‘Why mobile money customers in W’Africa are inactive’
IFC, a member of the World Bank Group, observed the phenomenon in many emerging markets, stressing that this poses a key challenge to the expansion of financial inclusion.
The study was based on research in the largest digital financial services market in West Africa, and finds that almost half of all registered users of mobile money accounts in Cote d’Ivoire do not regularly use their accounts. The reasons for this are several, including customers finding the service irrelevant or too costly.
IFC Program Manager for the Partnership for Financial Inclusion, David Crush, said digital financial services have expanded rapidly in recent years, especially in sub-Saharan Africa, extending financial services to many rural and low-income communities that were previously excluded.
Crush, however, said the challenge now is to make sure products and services are improved to meet the specific needs of new customers.
The research report was produced by the Partnership for Financial inclusion, a joint initiative of IFC and The MasterCard Foundation to expand microfinance and advance digital financial services in Sub-Saharan Africa in order to help achieve global Universal Financial Access by 2020.
Director of Programs, Financial Inclusion & Youth Livelihoods at The MasterCard Foundation, Ann Miles, said: “The research from Côte d’Ivoire is a wake-up call to all of us working to advance financial inclusion. More than ever, digital financial service providers need to understand early and often what it is that low-income clients need and expect in a mobile money account, and then offer that product or service affordably and conveniently.”
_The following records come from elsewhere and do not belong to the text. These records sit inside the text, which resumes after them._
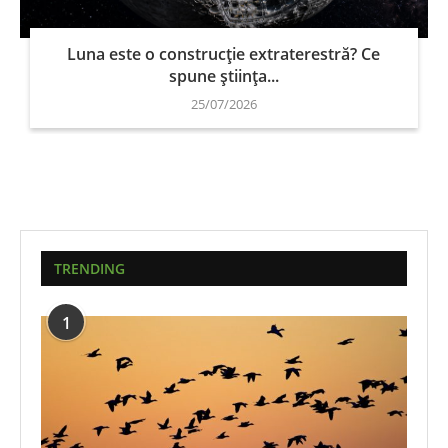
Luna este o construcție extraterestră? Ce
spune știința...
25/07/2026
TRENDING
1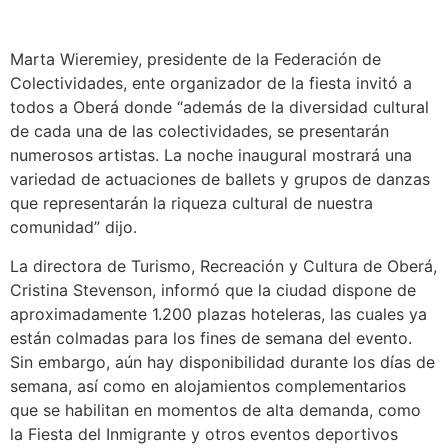
Marta Wieremiey, presidente de la Federación de
Colectividades, ente organizador de la fiesta invitó a
todos a Oberá donde “además de la diversidad cultural
de cada una de las colectividades, se presentarán
numerosos artistas. La noche inaugural mostrará una
variedad de actuaciones de ballets y grupos de danzas
que representarán la riqueza cultural de nuestra
comunidad” dijo.
La directora de Turismo, Recreación y Cultura de Oberá,
Cristina Stevenson, informó que la ciudad dispone de
aproximadamente 1.200 plazas hoteleras, las cuales ya
están colmadas para los fines de semana del evento.
Sin embargo, aún hay disponibilidad durante los días de
semana, así como en alojamientos complementarios
que se habilitan en momentos de alta demanda, como
la Fiesta del Inmigrante y otros eventos deportivos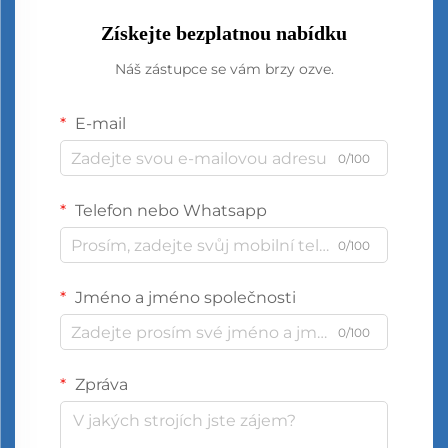
Získejte bezplatnou nabídku
Náš zástupce se vám brzy ozve.
E-mail
0/100
Telefon nebo Whatsapp
0/100
Jméno a jméno společnosti
0/100
Zpráva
The report makes a number of recommendations based on the research findings, including the need to keep prices of digital financial services low, offer a broad range of products and services that cater to customers with irregular incomes, and to ensure good customer education.
Meanwhile, another report by The Boston Consulting Group (BCG) suggested that the use of mobile financial services in sub-Saharan Africa to do such things as pay utility bills and send money to relatives could produce an estimated $1.5 billion in fees for mobile-money providers by 2019.
The report said that sub-Saharan Africans are looking for more-secure ways to borrow and save money and are open to other financial products delivered using mobile phones, including loans and insurance.
Although mobile financial services are emerging all over the world, sub-Saharan Africa’s unique circumstances — a combination of a mostly “unbanked” population and heavy mobile-phone penetration — have turned the region into an early adopter of mobile banking and a test bed for the technology’s potential.
The report claimed that eight of the 10 countries that make the most use of mobile financial services are in Africa, and sub-Saharan Africa has the highest proportion of active accounts (43 percent).
With the population in sub-Saharan Africa growing and becoming wealthier, the number of people aged 15 or older with an individual yearly income $500 or more will rise to more than 460 million by 2019.
This trend, according to BCG is likely to strengthen as governments in sub-Saharan Africa increasingly focus on their education, health, and security systems — enhancing the potential for long-term economic growth in their countries.
According to BCG, by 2019 there will also be some 400 million unique mobile-phone subscribers and almost 150 million traditionally banked sub-Saharan Africans. That will leave some 250 million sub-Saharan Africans aged 15 or older who have incomes of $500 or more and mobile phones but no traditional bank account. This gives a sense of the potential market for mobile financial services.
“Mobile financial services aren’t new, but they’re at an inflection point and adoption is accelerating,” said Hans Kuipers, a BCG partner and coauthor of the report. “This is not something that African banks or MNOs can afford to ignore. A bank or MNO that isn’t active in the market runs the risk of becoming less and less relevant.”